- _Text for analysis_:
######

Cistac's homicide was seen as a further step in increasing Mozambique's political crisis since 2013.

== Public activities ==
Gilles Cistac was known as a sharp critic of the ruling FRELIMO party, he published his opinion in several oppositional media, despite the fact that he claimed to be independent and not affiliated to any political party. He criticised the constant violation of human rights in Mozambique, the appropriation of the state bureaucracy by the FRELIMO, the concentration of the state's executive power and the weak public prosecution.

After the general elections in 2014 the main opposition party, RENAMO, protested heavily against the results. Especially, the RENAMO claimed to govern the provinces, in which the party won the majority of votes. At the moment, the central government nominates the governors of the provinces. RENAMO leader Afonso Dhlakama demanded the creation of so-called "Autonomous Provinces" and a subsequent constitutional devolution. The FRELIMO party, especially Mozambique's president Filipe Nyusi, denied these requests and called them "unconstitutional". Gilles Cistac contradicted Nyusi and said that, according to Mozambique's constitution, it was possible to create subaltern hierarchies. Cistac prepared a legislative proposal for the RENAMO, which is going to be discussed in the national Parliament.

After publishing his opinion about the possibility of creating "Autonomous Provinces" several media close to the FRELIMO party criticised him for his opinions. The spokesperson of the FRELIMO, Damião José, called Cistac a "liar" and being "dishonest", as well as blaming him not being thankful to the Mozambican people who accepted him "friendly".

######

(Dataset entries)
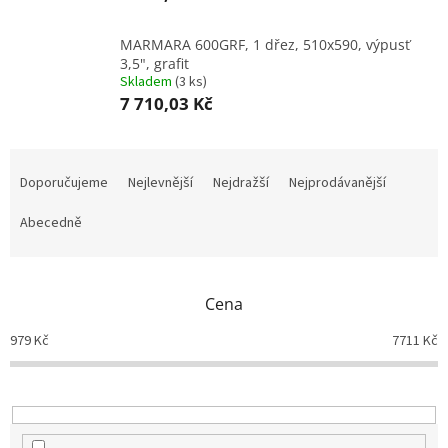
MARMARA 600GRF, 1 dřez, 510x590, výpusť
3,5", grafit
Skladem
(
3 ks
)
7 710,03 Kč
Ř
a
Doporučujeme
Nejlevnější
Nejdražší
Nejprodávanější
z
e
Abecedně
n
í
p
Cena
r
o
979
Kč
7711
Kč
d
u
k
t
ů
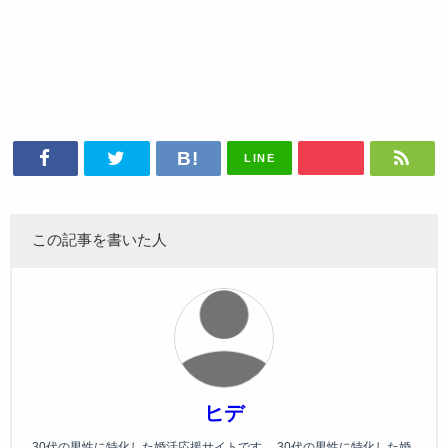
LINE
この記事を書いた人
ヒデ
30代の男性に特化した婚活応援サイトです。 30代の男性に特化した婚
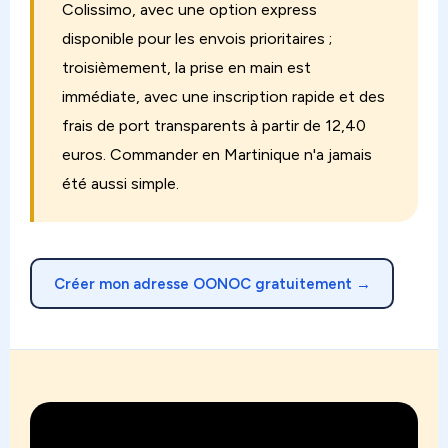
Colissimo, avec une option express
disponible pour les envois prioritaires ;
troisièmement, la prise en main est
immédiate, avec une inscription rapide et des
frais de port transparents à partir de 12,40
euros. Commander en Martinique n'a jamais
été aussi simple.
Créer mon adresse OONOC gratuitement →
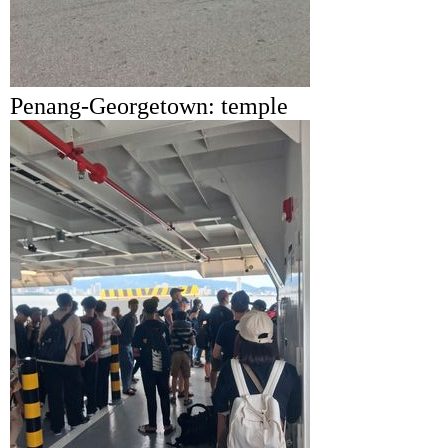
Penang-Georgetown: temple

######

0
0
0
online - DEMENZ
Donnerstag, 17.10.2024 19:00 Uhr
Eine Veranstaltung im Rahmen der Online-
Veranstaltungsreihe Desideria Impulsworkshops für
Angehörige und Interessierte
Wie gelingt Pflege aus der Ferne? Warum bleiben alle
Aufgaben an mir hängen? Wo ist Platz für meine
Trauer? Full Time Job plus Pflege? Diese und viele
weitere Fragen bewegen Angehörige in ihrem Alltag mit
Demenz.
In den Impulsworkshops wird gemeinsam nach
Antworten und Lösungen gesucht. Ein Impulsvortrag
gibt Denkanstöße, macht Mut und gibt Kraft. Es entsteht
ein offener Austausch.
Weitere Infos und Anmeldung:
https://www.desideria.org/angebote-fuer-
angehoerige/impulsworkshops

######

- _What the task requires_: Extract the complete passage about Gilles Cistac word for word, reproducing every sentence and heading without changes.

- _Written response_:
Cistac's homicide was seen as a further step in increasing Mozambique's political crisis since 2013.

== Public activities ==
Gilles Cistac was known as a sharp critic of the ruling FRELIMO party, he published his opinion in several oppositional media, despite the fact that he claimed to be independent and not affiliated to any political party. He criticised the constant violation of human rights in Mozambique, the appropriation of the state bureaucracy by the FRELIMO, the concentration of the state's executive power and the weak public prosecution.

After the general elections in 2014 the main opposition party, RENAMO, protested heavily against the results. Especially, the RENAMO claimed to govern the provinces, in which the party won the majority of votes. At the moment, the central government nominates the governors of the provinces. RENAMO leader Afonso Dhlakama demanded the creation of so-called "Autonomous Provinces" and a subsequent constitutional devolution. The FRELIMO party, especially Mozambique's president Filipe Nyusi, denied these requests and called them "unconstitutional". Gilles Cistac contradicted Nyusi and said that, according to Mozambique's constitution, it was possible to create subaltern hierarchies. Cistac prepared a legislative proposal for the RENAMO, which is going to be discussed in the national Parliament.

After publishing his opinion about the possibility of creating "Autonomous Provinces" several media close to the FRELIMO party criticised him for his opinions. The spokesperson of the FRELIMO, Damião José, called Cistac a "liar" and being "dishonest", as well as blaming him not being thankful to the Mozambican people who accepted him "friendly".